Written task 1:
In the patent text, swap "cost-effective" for "low-cost" and write out the part starting at "The object of" and ending at "without manual intervention.".
Written task 2:
List every part named in the abstract of the patent text, each with its reference number in parentheses.
Written task 3:
Say whether each statement agrees with the patent text, answering yes or no and quoting the words that decide it.
(a) The patent was filed in 1999.
(b) The drinking cups are made only of plastic.
(c) The group is pushed into the container in a vertical plane.

Quoted passage:
Process and apparatus for producing (large) packs

Info

Patent number: 6397567
Type: Grant
Filed: Aug 10, 1999
Date of Patent: Jun 4, 2002
Assignee: Focke & Co. (GmbH & CO)
Inventors: Heinz Focke (Verden), Wolfgang Heinzig (Apen)
Primary Examiner: John Sipos
Attorney, Agent or Law Firms: Todd Deveau, Ryan A. Schneider, Troutman Sanders LLP
Application Number: 09/371,210

Abstract

Process and apparatus for introducing elongate, in particular cylindrical, articles, namely packs (10), into a carton (15). The packs (10) arrive individually, and at a spacing from one another, on a feed conveyor (18) and are pushed off from the latter transversely, by a pack pusher (26), into a collecting station (19). Layers (17) comprising a plurality of packs (10) located one beside the other are formed in said collecting station. The layers (17) are then raised one after the other and introduced into a grouping subassembly in order to form groups (16) comprising a plurality of layers. In each case one group, in turn, is pushed into a carton (15) which is open on at least one side.

Description

Description

The invention relates to a process for producing large packs—multipacks—from a plurality of articles of the same size, in particular from (soft) packs, such as series of stacked cups, by introduction into cartons or other large containers The invention also relates to an apparatus for carrying out the process.

It is difficult for, in particular, elongate, cylindrical articles which can only be subjected to low loading to be packaged in cartons. This applies, in particular, to series of stacked cups. The latter constitute a relatively large number of drinking cups which are inserted one inside the other, are made of plastic or paperboard and are enclosed by a bag-like outer wrapper. These series of stacked cups have to be introduced into cartons for despatch and for storage.

The object of the invention is to propose measures for cost-effective, careful and exclusively mechanical packaging of series of stacked cups and similar articles, to be precise without manual intervention.

In order to achieve this object, the process according to the invention is characterized by the following features:

a) the articles are fed individually, and at a spacing from one another, with their longitudinal extent oriented in the conveying direction,

b) a plurality of articles are displaced one after the other in the transverse direction in order to form a layer of articles,

c) the layers are conveyed one after the other in the upward direction in order to form a group comprising a plurality of layers of articles, and

d) the group is pushed into an open container in the longitudinal direction of the articles and in a horizontal plane.

Accordingly, in the case of the process according to the invention, a completed group of the carton contents is formed and then pushed, as a unit, into the laterally open carton in the horizontal direction. In the case of series of stacked cups with a conical profile, the (smaller) base surfaces are located at the front as they are pushed in in the conveying direction, with the result that the pushed-in unit or group has a certain wedge-shaped configuration.

Extracted entries:
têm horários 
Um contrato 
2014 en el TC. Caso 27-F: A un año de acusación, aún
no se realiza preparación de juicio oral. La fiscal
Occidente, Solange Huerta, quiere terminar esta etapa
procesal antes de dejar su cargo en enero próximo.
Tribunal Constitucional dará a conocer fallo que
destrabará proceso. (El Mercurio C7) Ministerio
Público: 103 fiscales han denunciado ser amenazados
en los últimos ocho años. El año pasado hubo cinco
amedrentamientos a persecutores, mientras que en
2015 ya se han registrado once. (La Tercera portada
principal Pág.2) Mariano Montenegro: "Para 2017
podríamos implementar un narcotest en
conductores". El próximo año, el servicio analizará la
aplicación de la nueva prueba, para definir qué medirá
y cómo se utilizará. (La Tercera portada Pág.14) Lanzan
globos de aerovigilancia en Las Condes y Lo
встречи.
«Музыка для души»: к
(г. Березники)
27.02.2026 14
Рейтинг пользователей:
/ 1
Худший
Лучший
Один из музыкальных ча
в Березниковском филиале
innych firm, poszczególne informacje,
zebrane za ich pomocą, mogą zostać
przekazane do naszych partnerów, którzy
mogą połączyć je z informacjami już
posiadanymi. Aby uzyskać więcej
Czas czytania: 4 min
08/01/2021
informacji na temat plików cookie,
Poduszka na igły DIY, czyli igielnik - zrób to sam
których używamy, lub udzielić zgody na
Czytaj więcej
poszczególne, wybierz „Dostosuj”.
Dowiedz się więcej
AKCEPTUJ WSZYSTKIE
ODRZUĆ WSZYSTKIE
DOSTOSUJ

Response 1:
The object of the invention is to propose measures for low-cost, careful and exclusively mechanical packaging of series of stacked cups and similar articles, to be precise without manual intervention.

Response 2:
packs (10)
carton (15)
feed conveyor (18)
pack pusher (26)
collecting station (19)
layers (17)
groups (16)

Response 3:
(a) Yes: "Filed: Aug 10, 1999"
(b) No: "are made of plastic or paperboard"
(c) No: "in the longitudinal direction of the articles and in a horizontal plane"